Where a policy of liability insurance requires that notice of an occurrence be given "as soon as practicable," such notice must be accorded the carrier within a reasonable period of time (see Security Mut. Ins. Co. of N.Y. v Acker-Fitzsimons Corp., 31 NY2d 436, 441 [1972]). The insured's failure to satisfy the notice requirement constitutes "a failure to comply with a condition precedent which, as a matter of law, vitiates the contract" (Argo Corp. v Greater N.Y. Mut. Ins. Co., 4 NY3d 332, 339 [2005]). Hence, the carrier need not show prejudice before disclaiming based on the insured's failure to timely notify it of an occurrence (see id.).
We have recognized that there may be circumstances that excuse a failure to give timely notice, such as where the insured has "a good-faith belief of nonliability," provided that belief is reasonable (Security Mut. Ins. Co., 31 NY2d at 441). But we have further explained that "the insured's belief must be reasonable under all the circumstances, and it may be relevant on the issue of reasonableness, whether and to what extent, the insured has inquired into the circumstances of the accident or occurrence" (id.; see also White v City of New York, 81 NY2d 955, 958 [1993] [stating that, "where a reasonable person could envision liability, that person has a duty to make some inquiry"]). Additionally, the insured bears the burden of establishing the reasonableness of the proffered excuse. Under the facts and circumstances of this case, plaintiff has failed to raise a triable issue of fact as to whether its delay in giving notice was reasonably founded upon a good-faith belief of nonliability.

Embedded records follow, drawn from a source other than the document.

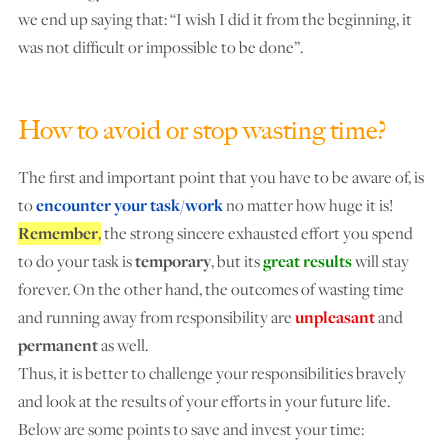
we end up saying that: “I wish I did it from the beginning, it
was not difficult or impossible to be done”.
How to avoid or stop wasting time?
The first and important point that you have to be aware of, is
to
encounter your task/work
no matter how huge it is!
Remember
,
the strong sincere exhausted effort you spend
to do your task is
temporary
, but its
great results
will stay
forever. On the other hand, the outcomes of wasting time
and running away from responsibility are
unpleasant
and
permanent
as well.
Thus, it is better to challenge your responsibilities bravely
and look at the results of your efforts in your future life.
Below are some points to save and invest your time: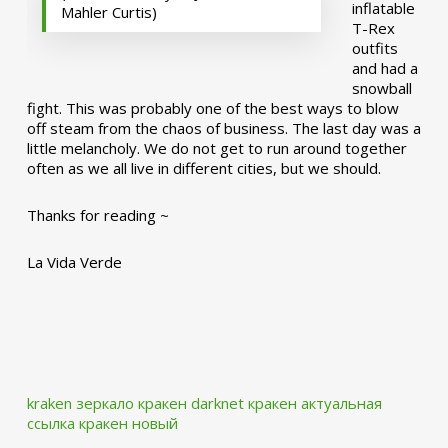
inflatable
Mahler Curtis)
T-Rex
outfits
and had a
snowball
fight. This was probably one of the best ways to blow
off steam from the chaos of business. The last day was a
little melancholy. We do not get to run around together
often as we all live in different cities, but we should.
Thanks for reading ~
La Vida Verde
kraken зеркало
кракен darknet
кракен актуальная
ссылка
кракен новый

On review of submissions pursuant to section 500.4 of the Rules, order reversed, with costs, defendant's motion for summary judgment granted, judgment granted declaring that defendant Seneca Insurance Company is not required to defend and indemnify Great Canal Realty Corp. in the underlying action and certified question answered in the negative, in a memorandum. Chief Judge Kaye and Judges G.B. Smith, Ciparick, Rosenblatt, Graffeo, Read and R.S. Smith concur.
Martin v. Safeco Insurance Company
Judgment, Supreme Court, New York County (Edward H. Lehner, J.), entered August 24, 2004, awarding plaintiff assignee damages against defendant insurer, and bringing up for review an order, same court and Justice, entered on or about March 10, 2004, which, upon the parties' respective motions for summary judgment, declared that defendant is obligated to satisfy the judgment entered against its insured (Schneider) and in favor of plaintiff in an underlying action for personal injuries, unanimously affirmed, without costs.

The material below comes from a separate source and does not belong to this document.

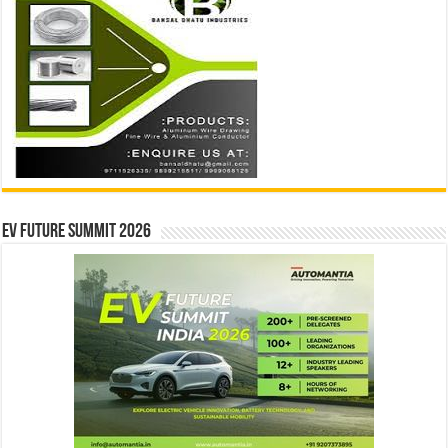
EV Future Summit 2026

Schneider's written notice of claim advised defendant, inter alia, that he had been involved in an "altercation" with plaintiff and arrested; plaintiff's complaint against Schneider alleged, inter alia, that he sustained personal injury as a result of Schneider's negligence; defendant disclaimed coverage; and the jury in plaintiff's action against Schneider found that plaintiff's injuries were caused by Schneider's negligence. The motion court correctly held, inter alia, that the jury's finding of negligence collaterally estops defendant from presently arguing that Schneider's acts either were not a covered "occurrence" within the policy or fell entirely within policy exclusions for intentional torts and criminal acts. At least one possibility of coverage was reasonably suggested in the underlying action (see Continental Cas. Co. v Rapid Am. Corp., 80 NY2d 640, 648 [1993]), namely, that Schneider acted in self-defense. Given such a possibility, and absent a court order otherwise, defendant was under a duty to defend Schneider, and its refusal to do so collaterally estops it from attacking the judgment in plaintiff's favor or raising defenses with respect to its merits (see Ramos v National Cas. Co., 227 AD2d 250 [1996]). We have considered defendant's other arguments and find them unavailing.